Prices have surged in the world’s three largest economies, and elsewhere, as supply chain troubles, shipping bottlenecks and other disruptions arising from the pandemic hinder a return to normal growth.
Tokyo’s Nikkei 225 declined 0.3 per cent to 30,292.84 and the Hang Seng in Hong Kong lost 1.7per cent to 25,777.90. In Seoul, the Kospi edged 0.2 per cent lower to 3,122.35, while the S&P/ASX 200 picked up 0.2 per cent to 7,422.50. The Shanghai Composite index gained 0.3 per cent to 3,715.14.

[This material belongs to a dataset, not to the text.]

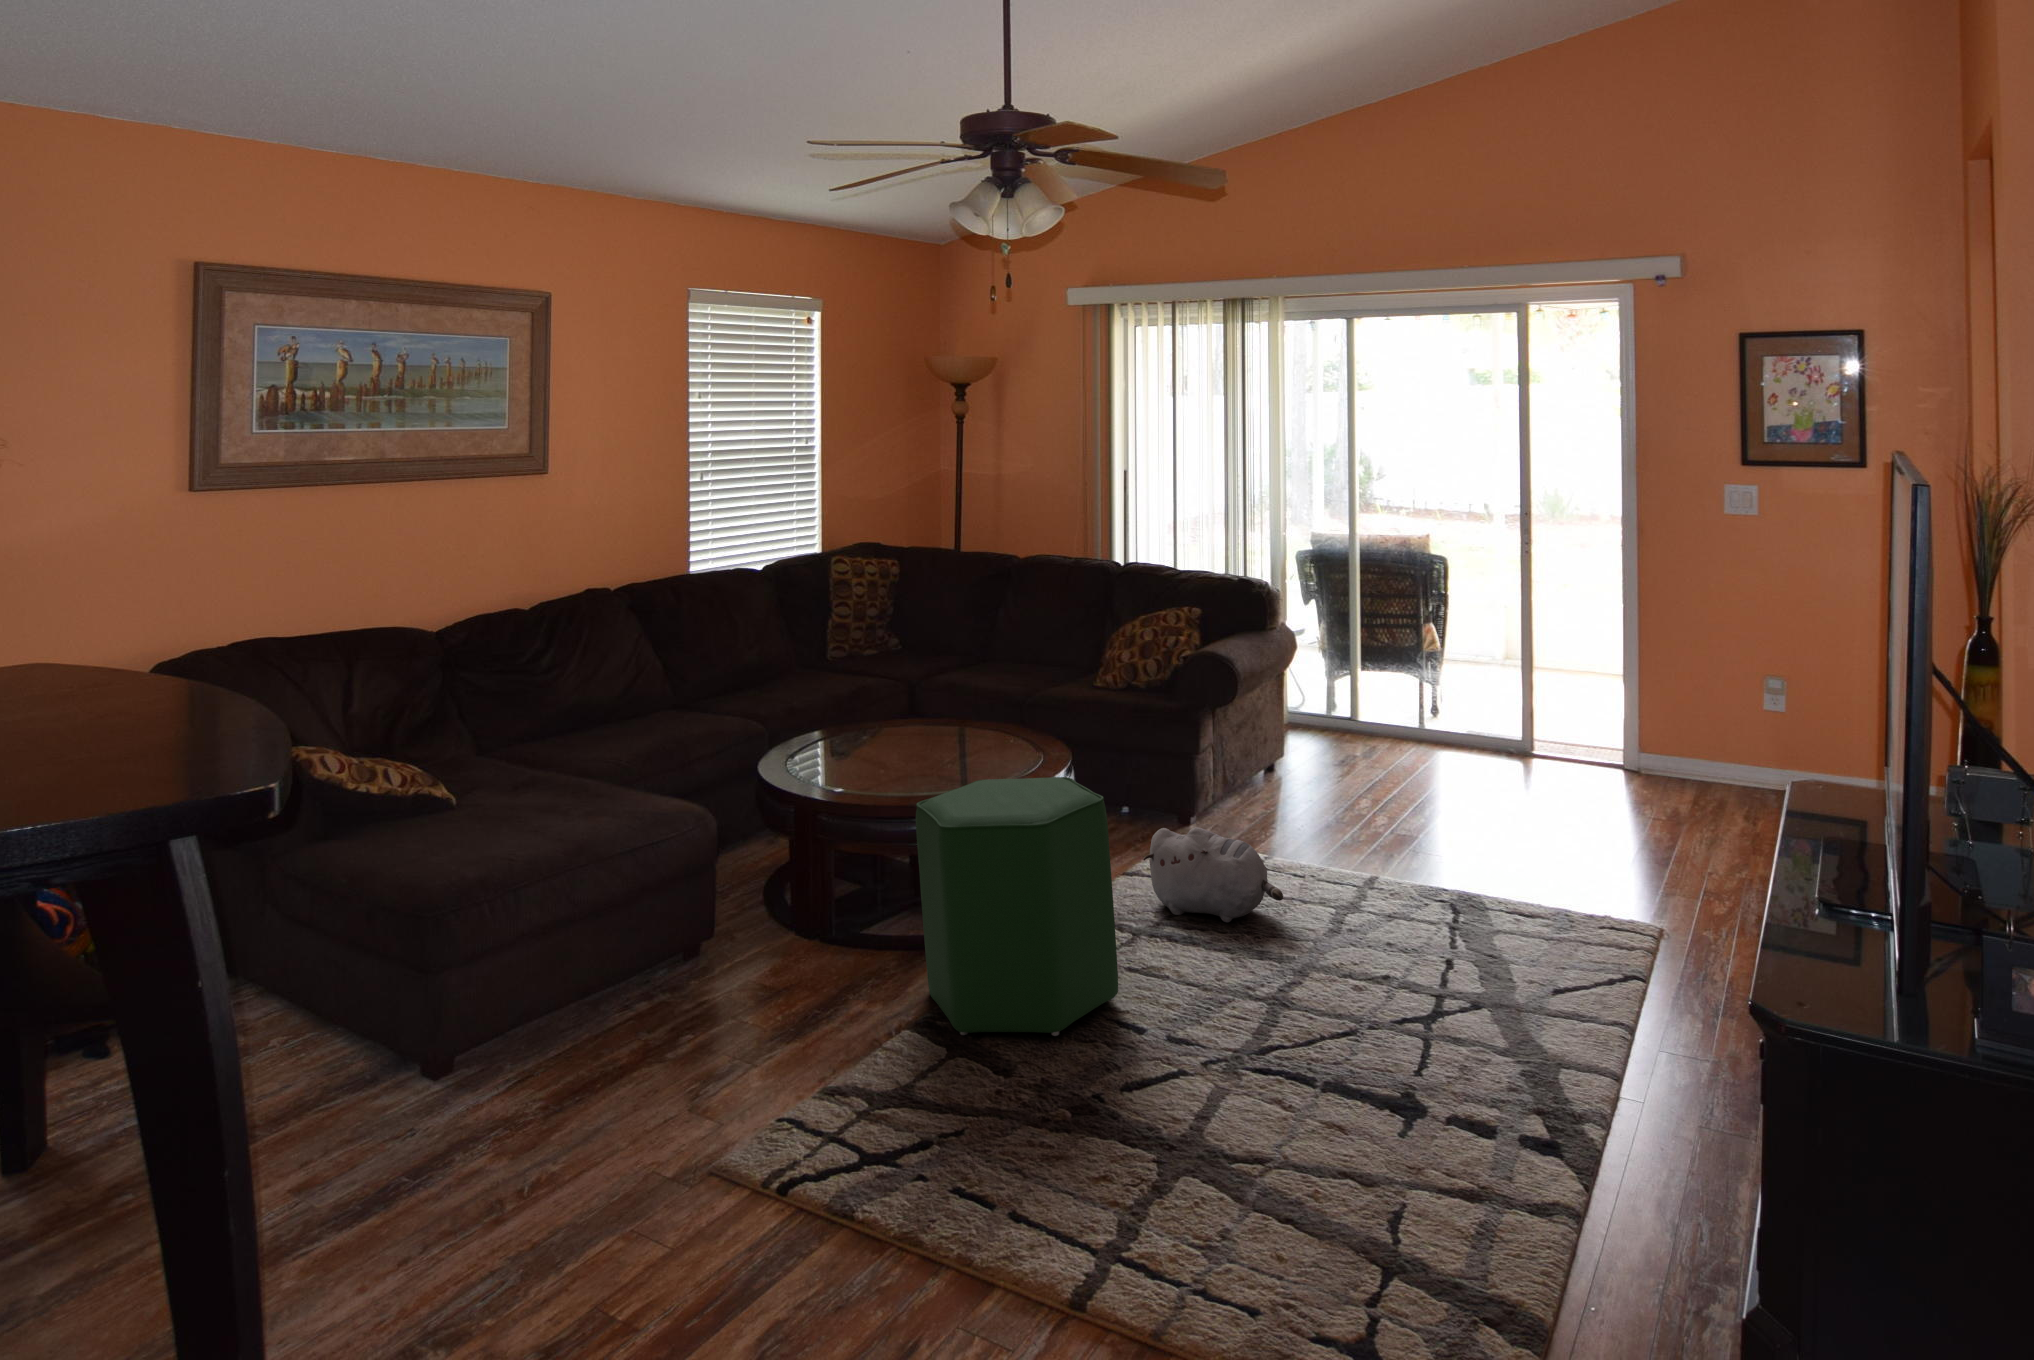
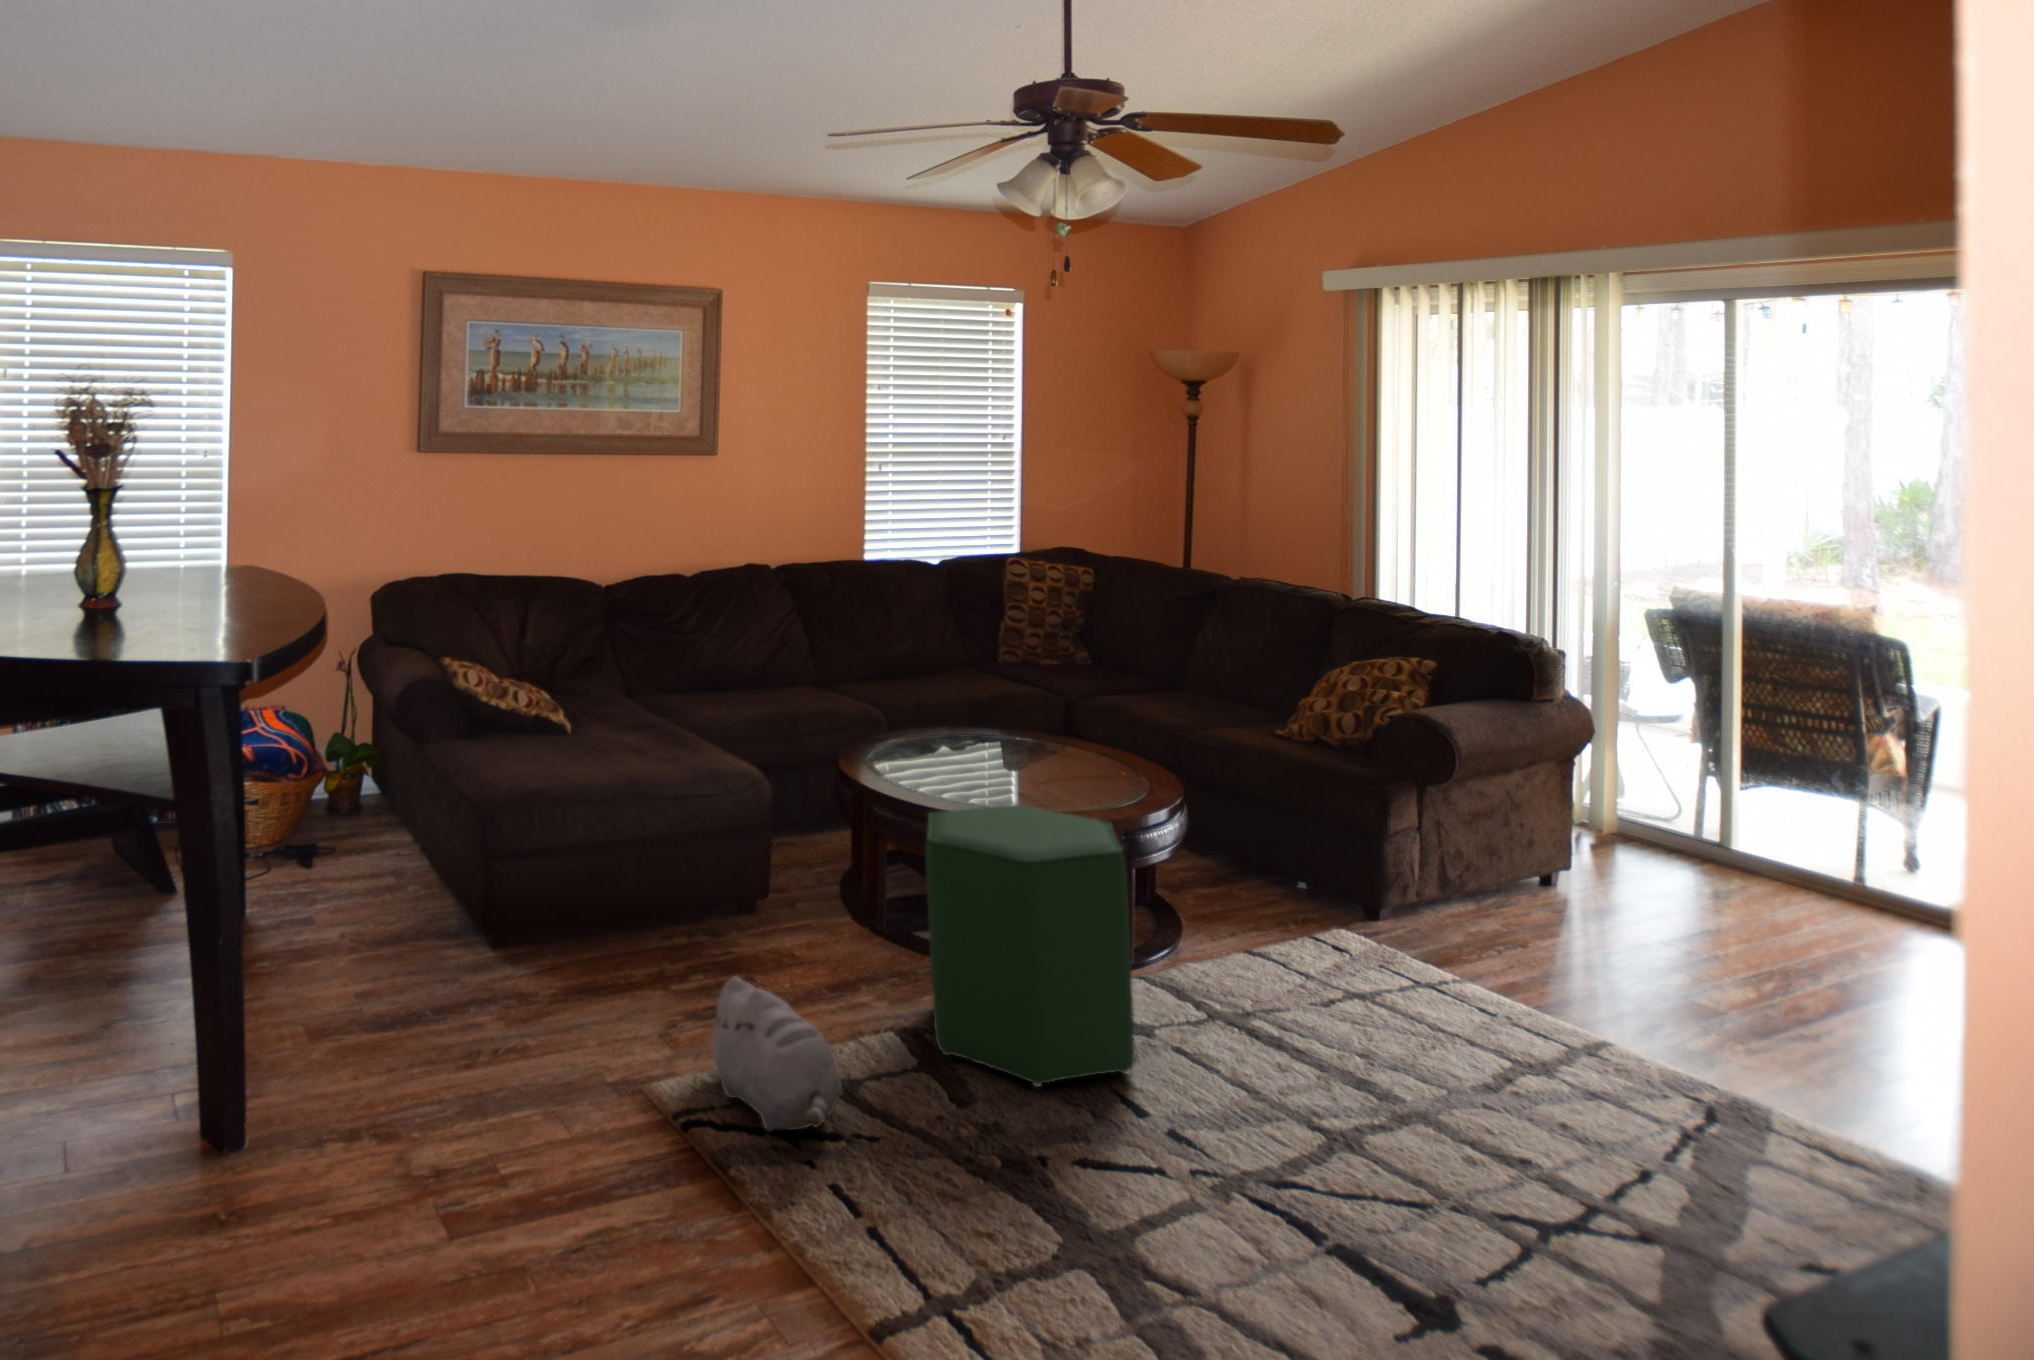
plush toy: present [1143,827,1283,922] -> present [705,976,843,1131]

Shares fell in Taiwan and Southeast Asia.
Cautious sentiments largely follow through with the downside move for US markets last week, amid growth concerns along with rising inflationary pressures,” Jun Rong Yeap of IG said in a commentary.
Price pressures add to the likelihood that the Federal Reserve and other central banks might move sooner to nudge interest rates up from the ultra-low levels they have been kept at to help fend off the worst impacts of the pandemic.
On Friday, stocks pulled back and the S&P 500 lost 0.8 per cent in its fifth straight decline, ending 1.7 per cent lower for the week.
Stocks have traded in a narrow range for several weeks as many investors stick to the sidelines waiting to get a fuller understanding of where the economy is headed and how the pandemic is impacting businesses.
The S&P 500 fell 34.70 points to 4,458.58. The Dow Jones Industrial Average lost 0.8 per cent to 34,607.72. The tech-heavy Nasdaq composite sank 0.9 per cent, to 15,115.49.
The Russell 2000 index of smaller companies gave up 1 per cent, to 2,227.55.
The yield on the 10-year Treasury note was steady at 1.33 per cent.
US inflation at the wholesale level climbed 8.3 per cent last month from August 2020, the biggest annual gain since the Labor Department started calculating the 12-month number in 2010.
Federal Reserve policymakers have said they believe inflation this year would be temporary and is a result of the economy recovering from the pandemic.
However, persistently high inflation could force the Fed’s hand to start pulling back on its bond-buying program and low interest rate policy sooner than anticipated.
The pandemic remains in the forefront of investors’ minds, as hospitals fill up in the South and other parts of the country. President Joe Biden announced Thursday that companies with more than 100 employees would be required to have their employees vaccinated or do weekly testing, an announcement big companies have been willing to embrace.
Apple fell 3.3 per cent after a federal judge ordered the iPhone maker to dismantle part of the competitive barricade guarding its closely run app store, which is one of its biggest moneymakers.
In other trading Monday, US benchmark crude oil added 39 cents to USD 70.11 per barrel in electronic trading on the New York Mercantile Exchange. It jumped USD 1.58 to USD 69.72 per barrel on Friday.
Brent crude, the international pricing standard, climbed 37 cents to USD 73.29 per barrel.
The US dollar edged up to 109.95 Japanese yen from 109.90 yen. The euro slipped to USD 1.1804 from USD 1.1817.